Consejo: Cuanto más fina y homogénea la cebolla, más pareja la cocción y antes se deshace. Una cazuela ancha expone más superficie y ayuda a evaporar el agua, que es el primer paso para que caramelice.
Paso 02
Calienta los 120 ml de aceite a fuego medio y añade la cebolla con una pizca de sal y el laurel. Rehoga 10 minutos removiendo hasta que quede translúcida y empiece a perder volumen.
Consejo: La pizca de sal ayuda a que la cebolla suelte agua por ósmosis y arranque a pochar antes. En esta fase aún no buscamos color, solo ablandar y evaporar.
Paso 03
Baja el fuego y cocina la cebolla 30-40 minutos removiendo cada pocos minutos y raspando el fondo, hasta que pase de translúcida a rubia y luego a ámbar dorado.
Consejo: Si el fondo se dora demasiado rápido o se pega, baja el fuego y añade un chorrito de agua para desglasar: esos jugos pegados son sabor, pero quemados amargan. Paciencia: aquí se hace el sofrito.
Paso 04
Añade el ajo laminado y cocina 2 minutos hasta que perfume, sin que se queme. Incorpora la pulpa de ñora y remueve para integrarla en la cebolla.
Consejo: El ajo va después de la cebolla porque se quema mucho antes; si lo pones al principio, amarga. La pulpa de ñora tiñe la grasa de rojo: sus carotenoides son liposolubles y por eso el aceite se vuelve anaranjado.
Paso 05
Incorpora los 400 g de tomate rallado. Sube un punto el fuego para que arranque a borbotear y luego mantenlo suave. Cocina 25-30 minutos hasta que el agua del tomate se evapore por completo.
Consejo: El sofrito no está hecho mientras el tomate suelte agua: sabrás que va bien cuando al remover se abre un surco en el fondo de la cazuela que tarda en cerrarse y el aceite empieza a separarse en los bordes.
Paso 06
Sigue cocinando a fuego bajo otros 15-20 minutos, removiendo, hasta que el sofrito se vuelva una pasta oscura, casi marrón, y el aceite aflore separado por los lados.
Consejo: Ese aceite que se separa y el color marrón oscuro son la señal definitiva: los azúcares han caramelizado y las melanoidinas de Maillard están hechas.

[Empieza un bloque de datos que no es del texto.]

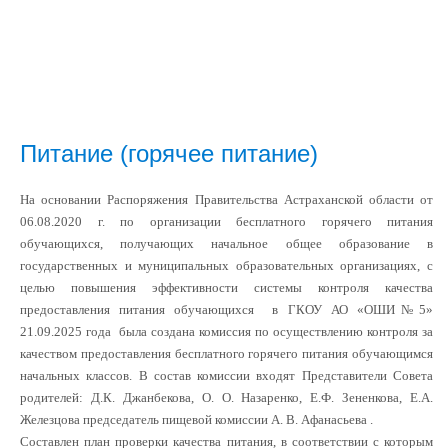
Питание (горячее питание)
На основании Распоряжения Правительства Астраханской области от
06.08.2020 г. по организации бесплатного горячего питания
обучающихся, получающих начальное общее образование в
государственных и муниципальных образовательных организациях, с
целью повышения эффективности системы контроля качества
предоставления питания обучающихся в ГКОУ АО «ОШИ№5»
21.09.2025 года была создана комиссия по осуществлению контроля за
качеством предоставления бесплатного горячего питания обучающимся
начальных классов. В состав комиссии входят Представители Совета
родителей: Д.К. Джанбекова, О. О. Назаренко, Е.Ф. Зененкова, Е.А.
Железцова
председатель пищевой комиссии
А. В. Афанасьева .
Составлен план проверки качества питания, в соответствии с которым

Si lo pruebas, debe saber dulce y profundo, nada crudo.
Paso 07
Retira el laurel. Rectifica de sal y, si el tomate ha dejado un punto ácido, corrige con una pizca de azúcar. Prueba y ajusta el conjunto.

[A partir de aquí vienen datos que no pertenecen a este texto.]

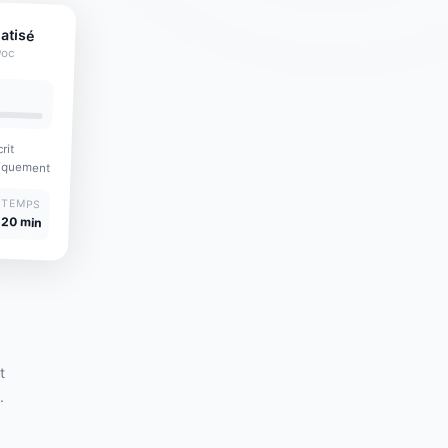
atisé
Doc
rit
atiquement
TEMPS
20 min
t
.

Consejo: El azúcar solo si hace falta: un tomate poco maduro o muy ácido lo agradece, pero un buen sofrito ya es dulce por la cebolla caramelizada. La sal, al final, porque tan reducido concentra mucho.
Paso 08
El sofrito está listo: oscuro, denso, dulce y ahumado. Sírvelo como base —no es salsa de plato— para arrancar un arroz (paella, arròs negre), una fideuà, un guiso de carne o pescado, unas alubias o unos huevos. Presentado en cuenco de cerámica, es el fondo sobre el que se cocina.
Consejo: Sobre este sofrito nacen los grandes arroces catalanes: se le añade el sofrito al arroz antes del caldo para que impregne cada grano. Congela lo que no uses en porciones y tendrás media cocina hecha.
Priorat
D.O.Q. Priorat, España
El plato construido sobre este sofrito —un arroz de carne o una fideuà— pide un tinto con cuerpo y mineralidad de licorella: Garnacha y Cariñena del Priorat tienen la potencia y las notas oscuras que acompañan el dulzor caramelizado del sofrito.
Montsant
D.O. Montsant, España
Vecino del Priorat y más accesible, ofrece Garnacha jugosa y especiada, ideal para un guiso o arroz catalán de diario sin tapar la profundidad del sofregit.
Cava Brut Nature
D.O. Cava (Penedès), España
Para un arroz de marisco levantado con este sofrito, un Cava seco de burbuja fina aporta frescura y acidez que limpian el paladar del dulzor y la grasa.